I drove over to Aberystwyth today to visit Canolfan Y Celfyddydau, otherwise known as the Aberystwyth Arts Centre. The main exhibition ‘Edgelands’, takes its inspiration from the overlooked areas of land on the borders of the town and the countryside. These are the outskirts of cities that hardly receive any attention. This collection of contemporary painting celebrates these forgotten margins of our landscape. They challenge us to consider how we perceive the world. Not just in terms of what we see, but also how we feel and behave like a developing civilisation.
Artists on Show
Some of the featured artists include; Barbara Howey, Marguerite Horner, Lee Maelzer and Day Bowman.
Horner’s works offer a snapshot of the seemingly mundane: a sliver of dual carriageway in profile, a petrol station or a rundown shop, in a tired suburban street.
Of her work, she says, “My paintings aim to investigate, among other things, notions of transience, intimacy, loss and hope.” She uses two colours. A brown and blue. They are Sennelier colours from France. They are quite buttery and they produce the right quality of tone. She says, “If I use Windsor and Newton, it doesn’t produce the same colours for some reason. I got that from reading about Whistler. He used these two colours and I was experimenting with other peoples grounds and colours. I talk to other artists about the way Lucien Freud worked, and how his paintings are so enigmatic because he uses warm and cool tones.”
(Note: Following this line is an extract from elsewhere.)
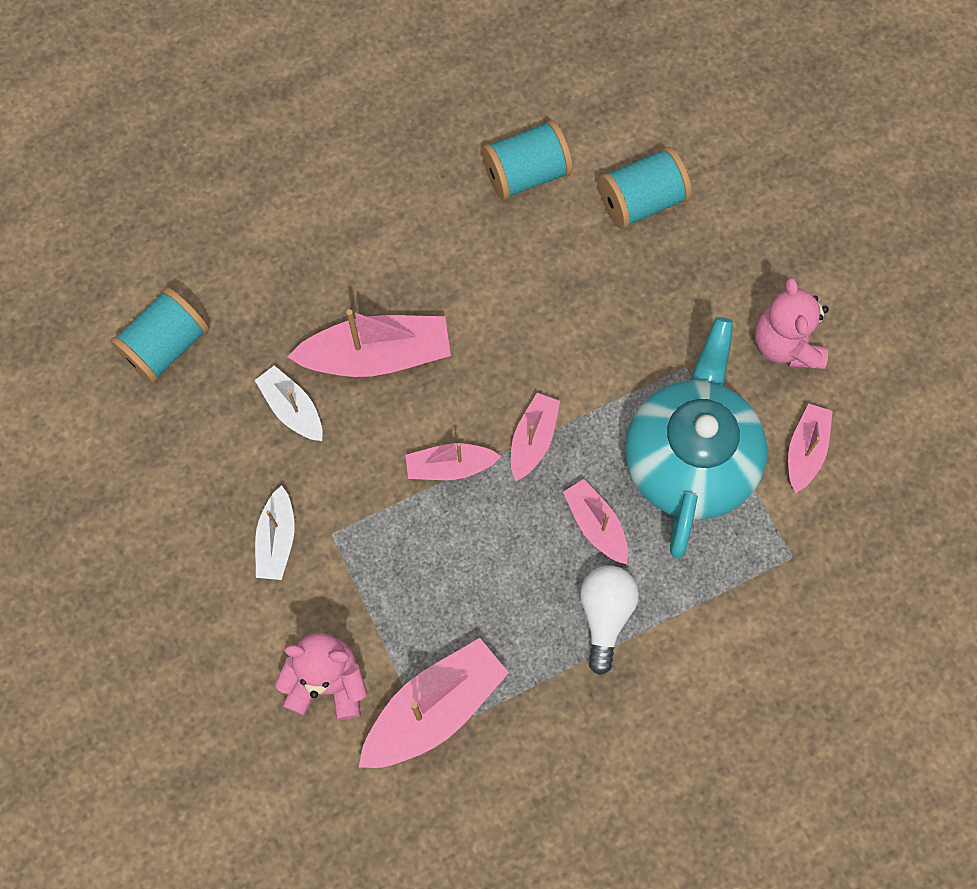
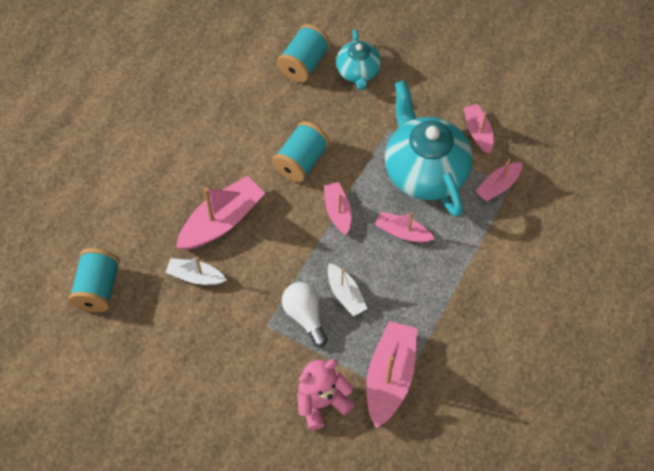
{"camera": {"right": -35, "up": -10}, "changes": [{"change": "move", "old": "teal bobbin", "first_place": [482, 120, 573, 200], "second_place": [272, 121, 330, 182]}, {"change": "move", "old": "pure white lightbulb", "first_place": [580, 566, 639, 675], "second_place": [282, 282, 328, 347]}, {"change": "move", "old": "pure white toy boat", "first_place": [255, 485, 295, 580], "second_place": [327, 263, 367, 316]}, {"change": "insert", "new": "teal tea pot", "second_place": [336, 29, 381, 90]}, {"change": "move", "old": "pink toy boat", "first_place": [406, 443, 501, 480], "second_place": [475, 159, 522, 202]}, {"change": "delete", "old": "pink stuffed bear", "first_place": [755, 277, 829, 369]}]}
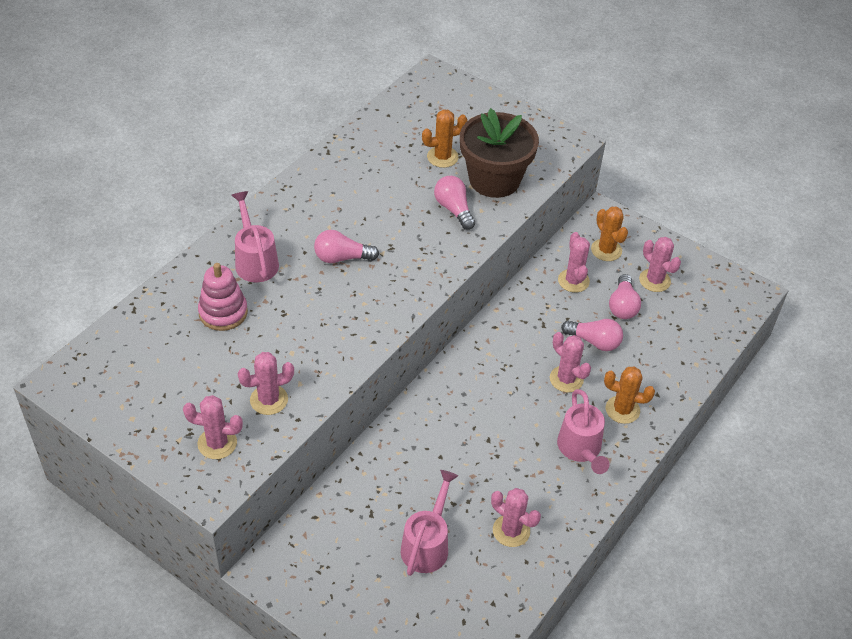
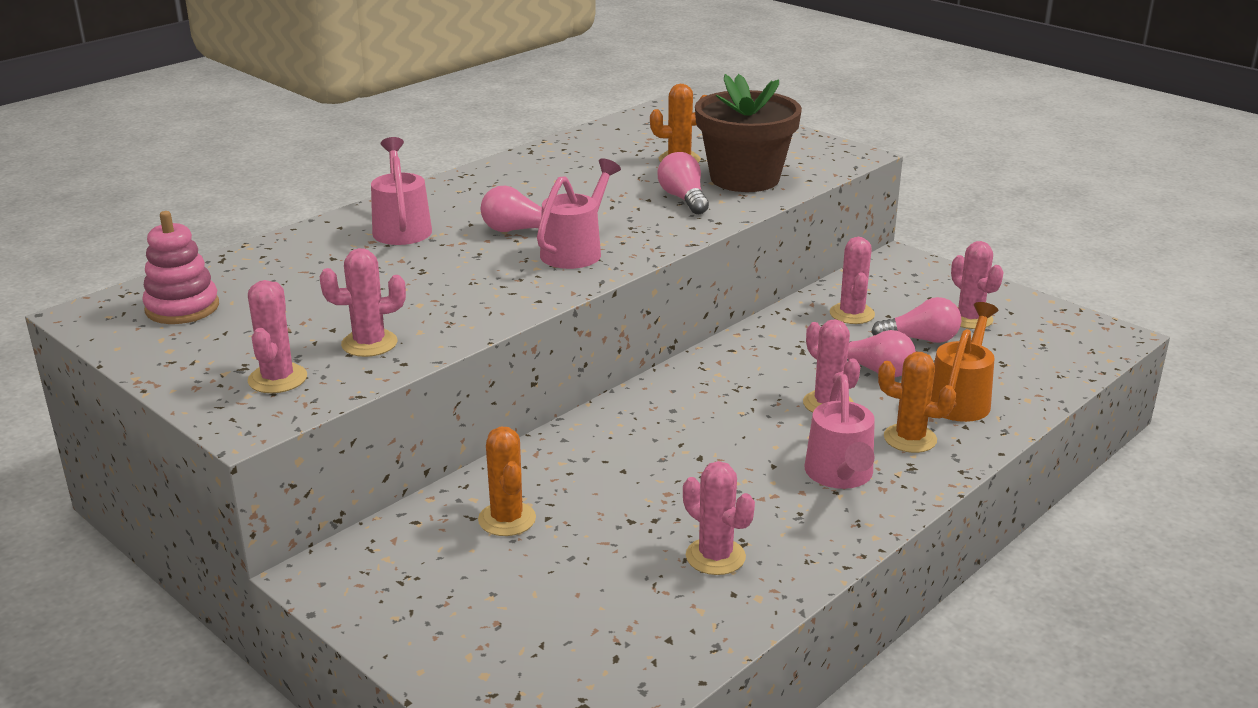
{"camera": {"right": 10, "up": -20}, "changes": [{"change": "move", "old": "pink stacking rings", "first_place": [198, 263, 248, 331], "second_place": [142, 211, 219, 324]}, {"change": "rotate", "old": "pink cactus", "first_place": [183, 395, 243, 459], "second_place": [248, 280, 307, 393], "degrees": 75}, {"change": "move", "old": "orange-coloured cactus", "first_place": [591, 207, 628, 261], "second_place": [478, 427, 536, 536]}, {"change": "move", "old": "pink sprinkling can", "first_place": [401, 470, 458, 576], "second_place": [537, 158, 621, 269]}, {"change": "rotate", "old": "pink lightbulb", "first_place": [609, 274, 641, 319], "second_place": [871, 297, 961, 343], "degrees": -105}, {"change": "insert", "new": "orange-coloured sprinkling can", "second_place": [931, 302, 998, 422]}]}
Howey states, “My work uses painting to think about issues around location and memory. I use images from the internet of places I once lived. What is interesting is that these images have very a personal resonance for me, even though they were taken by other people. They track the past and present by showing places that once existed, still exist or have been redeveloped. They even suggest the future through the documentation of the building sites in progress. How we access personal pasts and memory through collective and cultural memory is an ongoing theme in my work.”